• _YOUR ASSIGNMENT_
State the number of lines in the following data that include the word "space", with no other text.

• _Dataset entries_
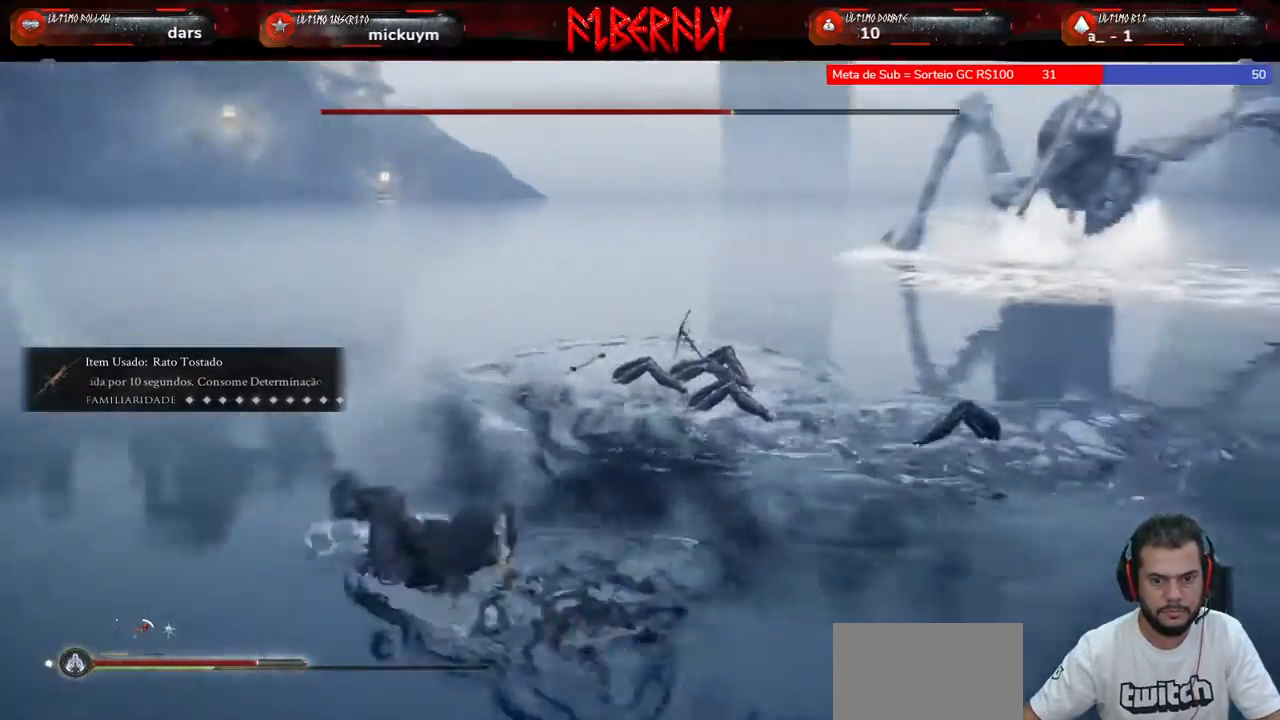
{"keys": ["a", "w"], "mouse": [], "mouse_move": "up-left", "events": []}
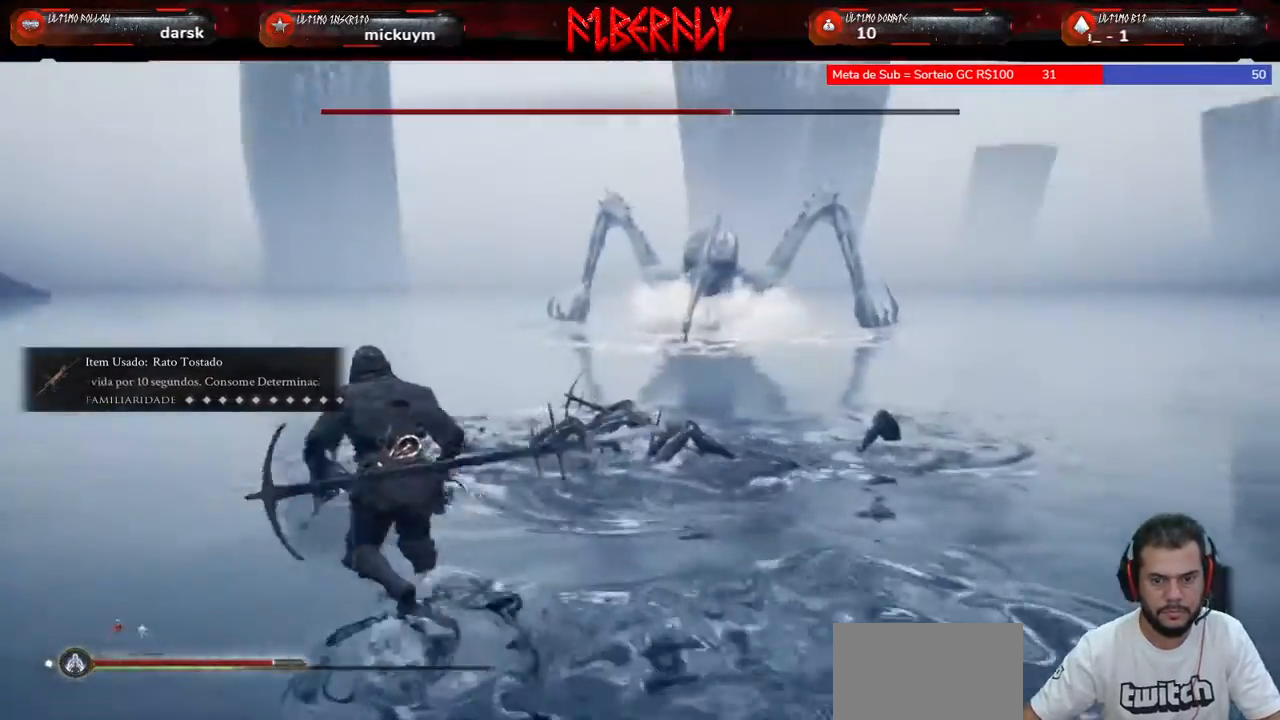
{"keys": ["a", "w"], "mouse": [], "mouse_move": "still", "events": [[300, "space", "down"], [433, "space", "up"]]}
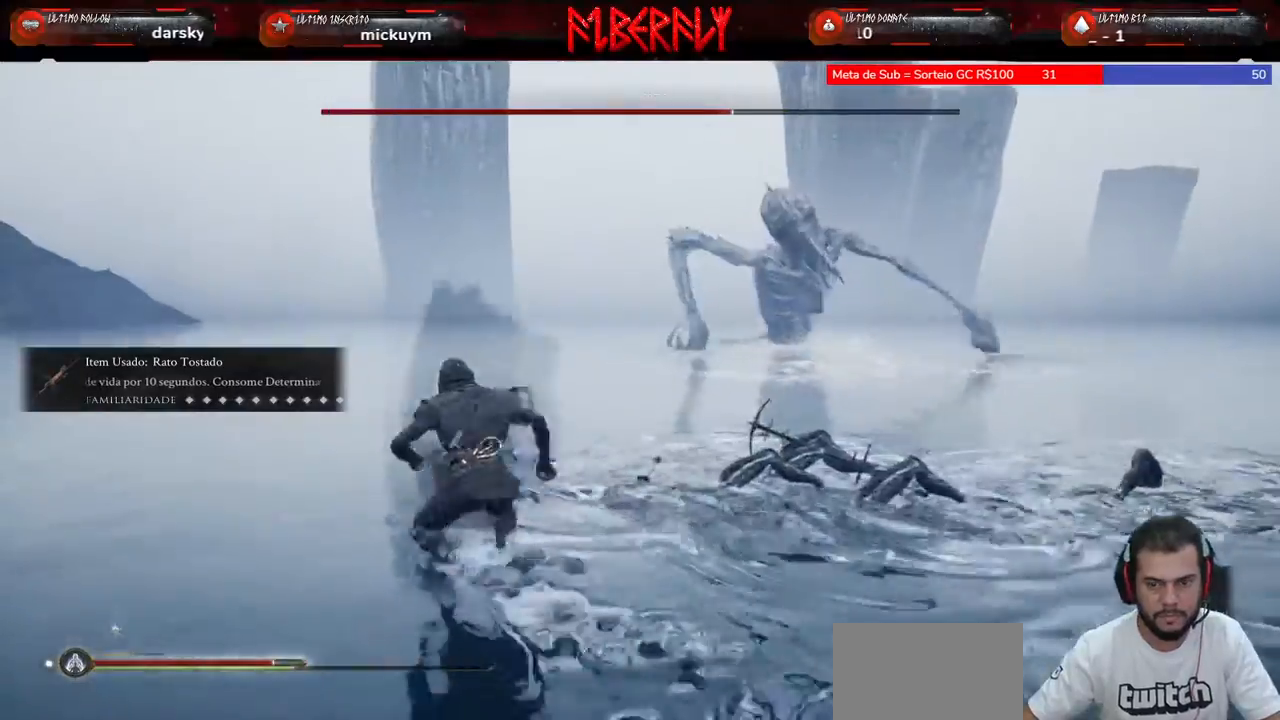
{"keys": ["a", "w"], "mouse": [], "mouse_move": "still", "events": [[33, "space", "down"], [133, "space", "up"]]}
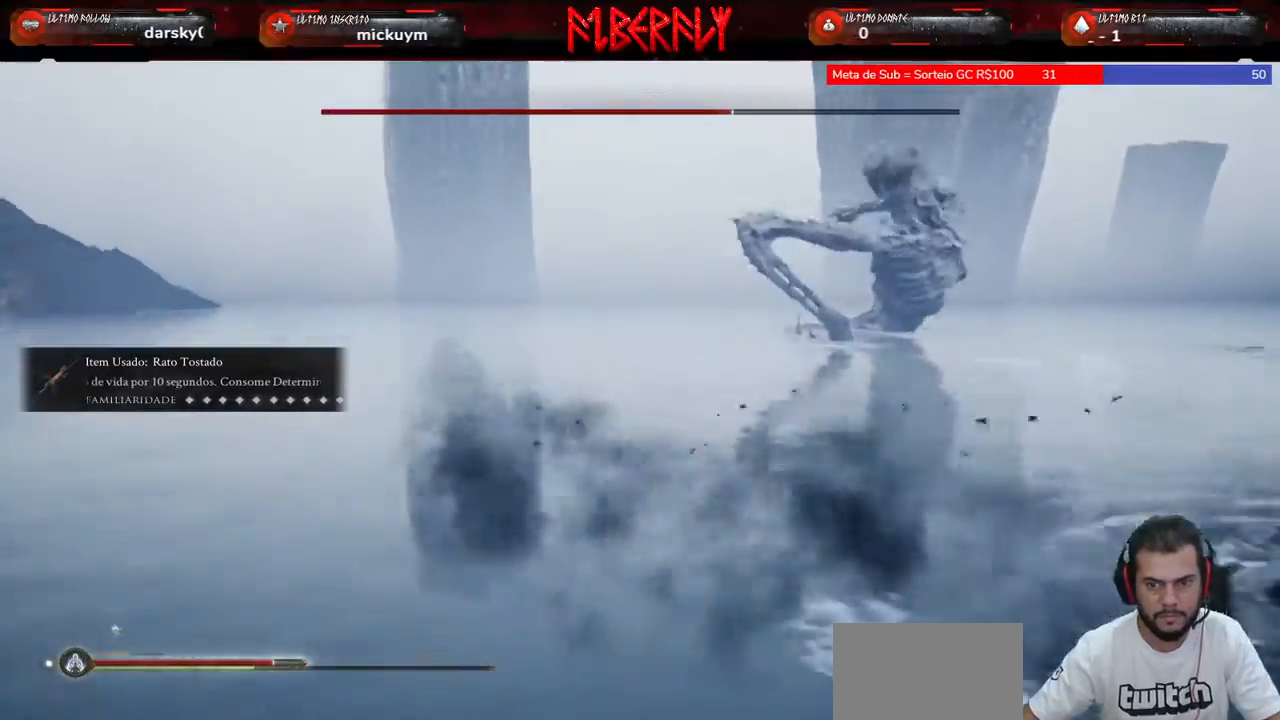
{"keys": ["a", "space", "w"], "mouse": [], "mouse_move": "still", "events": [[300, "space", "down"], [367, "space", "up"], [467, "space", "down"]]}
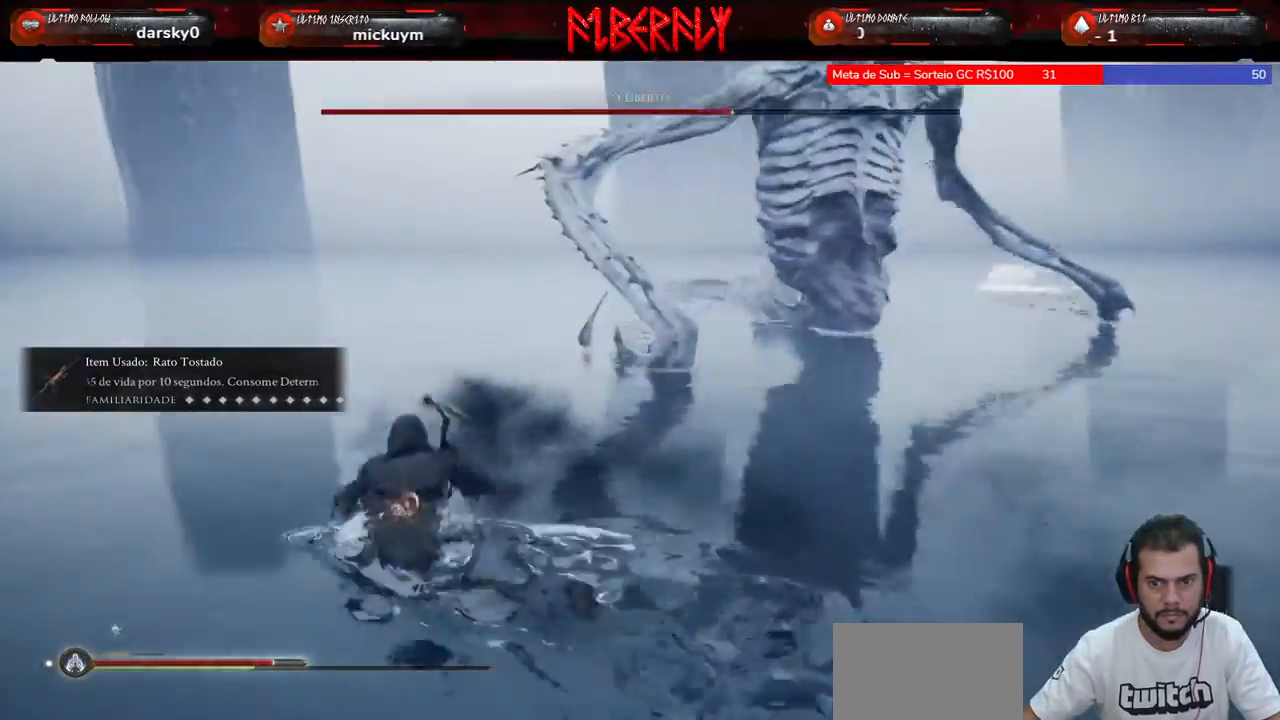
{"keys": ["a", "w"], "mouse": [], "mouse_move": "up-right", "events": [[33, "space", "up"], [333, "a", "up"], [500, "a", "down"]]}
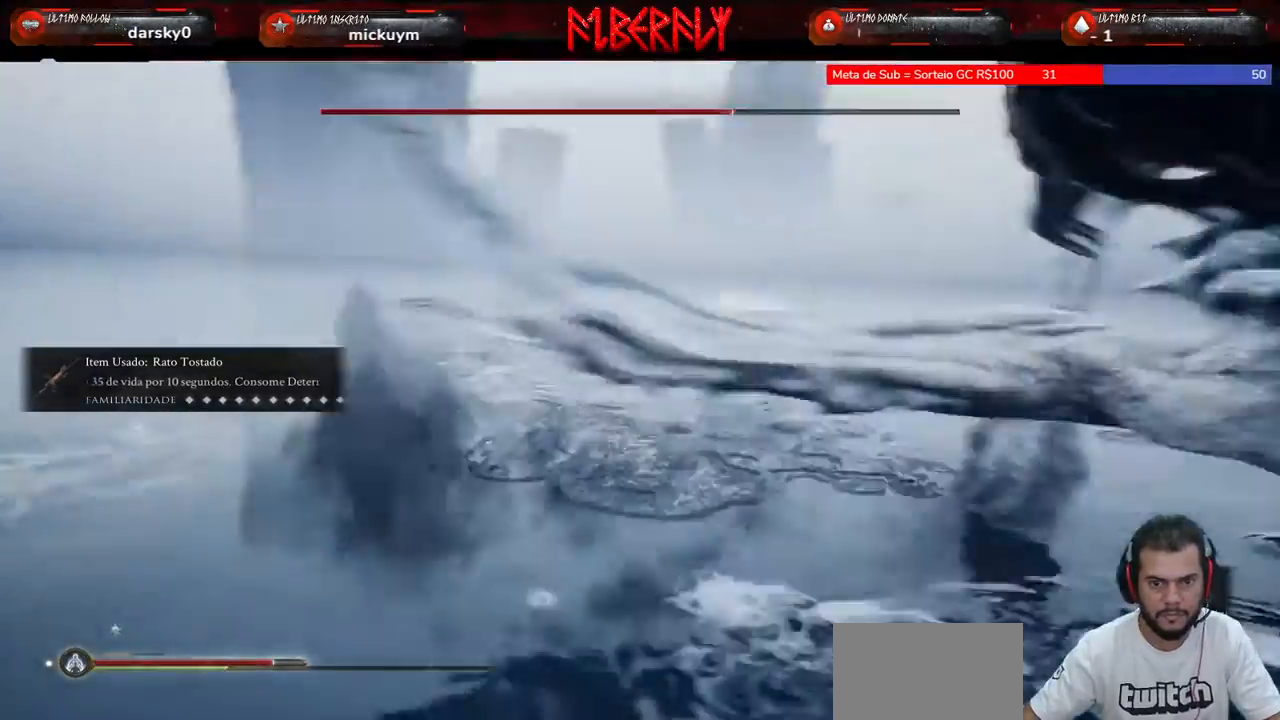
{"keys": ["a", "w"], "mouse": [], "mouse_move": "up", "events": []}
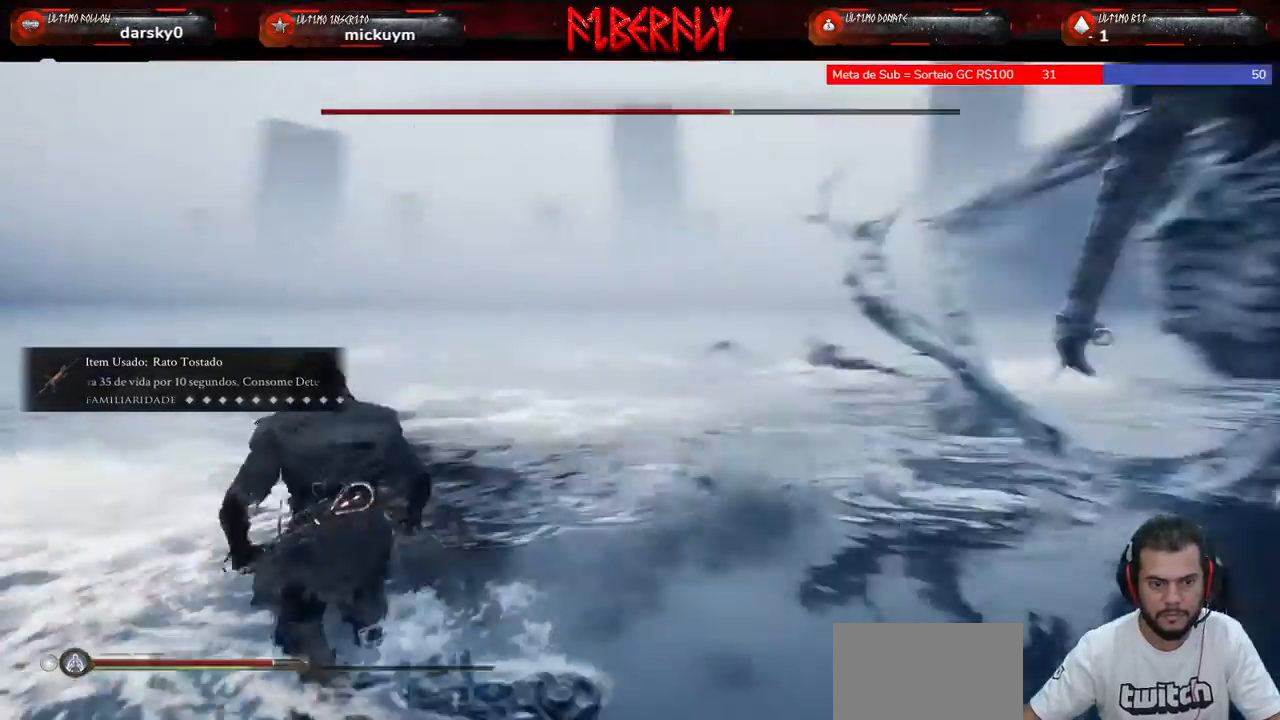
{"keys": ["w"], "mouse": [], "mouse_move": "still", "events": [[233, "a", "up"]]}
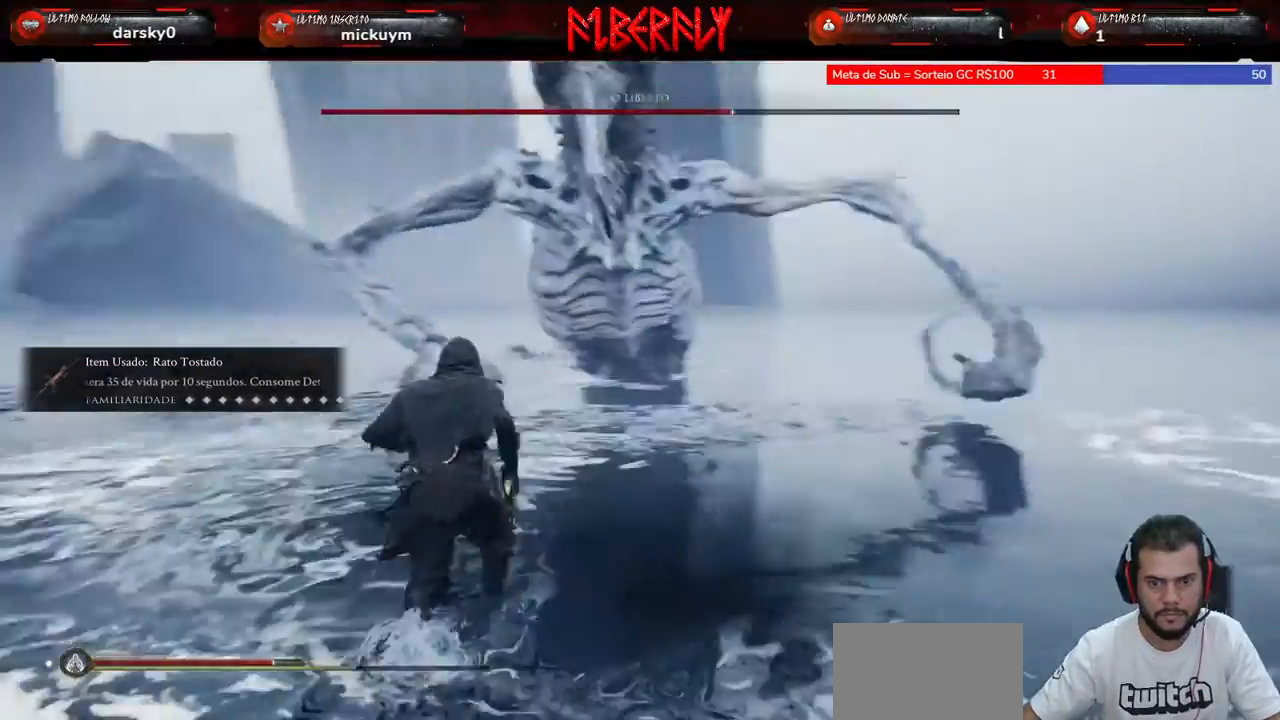
{"keys": [], "mouse": ["left"], "mouse_move": "still", "events": [[67, "q", "down"], [167, "q", "up"], [267, "mouse_left", "down"], [333, "mouse_left", "up"], [400, "w", "up"], [433, "mouse_left", "down"]]}
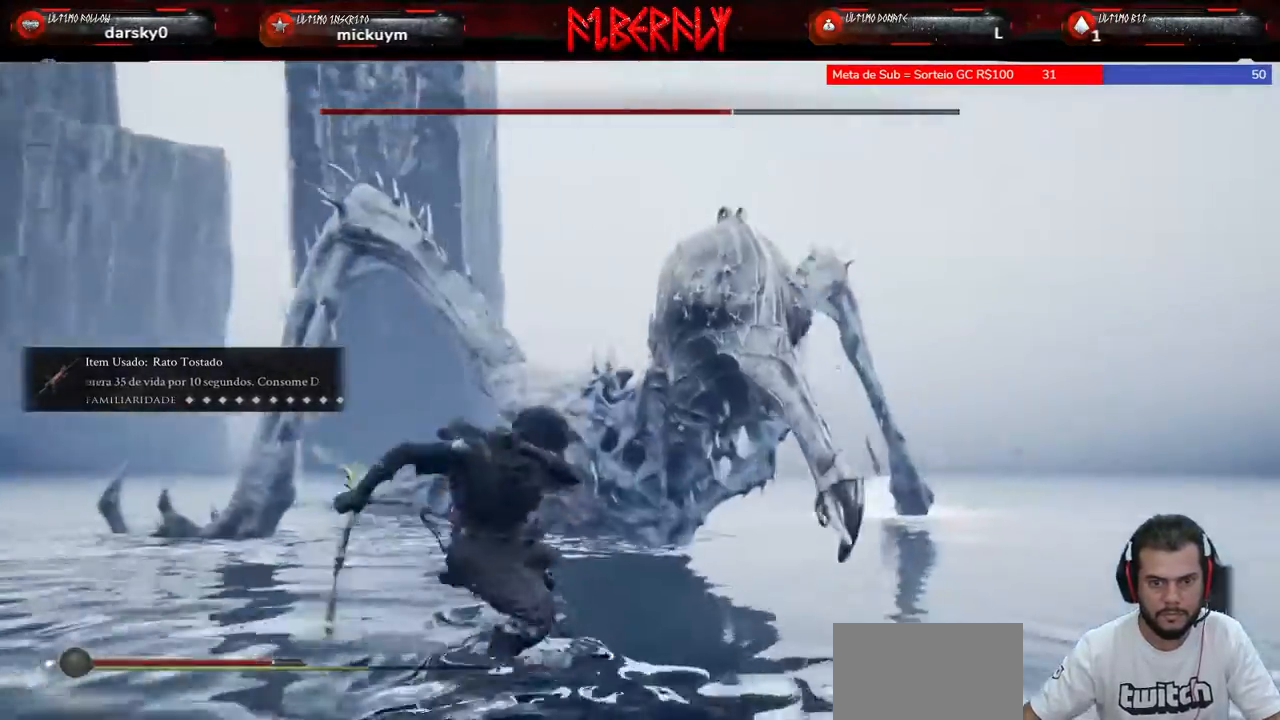
{"keys": [], "mouse": ["left"], "mouse_move": "still", "events": [[33, "mouse_left", "up"], [133, "mouse_left", "down"], [233, "mouse_left", "up"], [333, "mouse_left", "down"], [400, "mouse_left", "up"], [500, "mouse_left", "down"]]}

• _OUTPUT FOR THIS EXERCISE_
4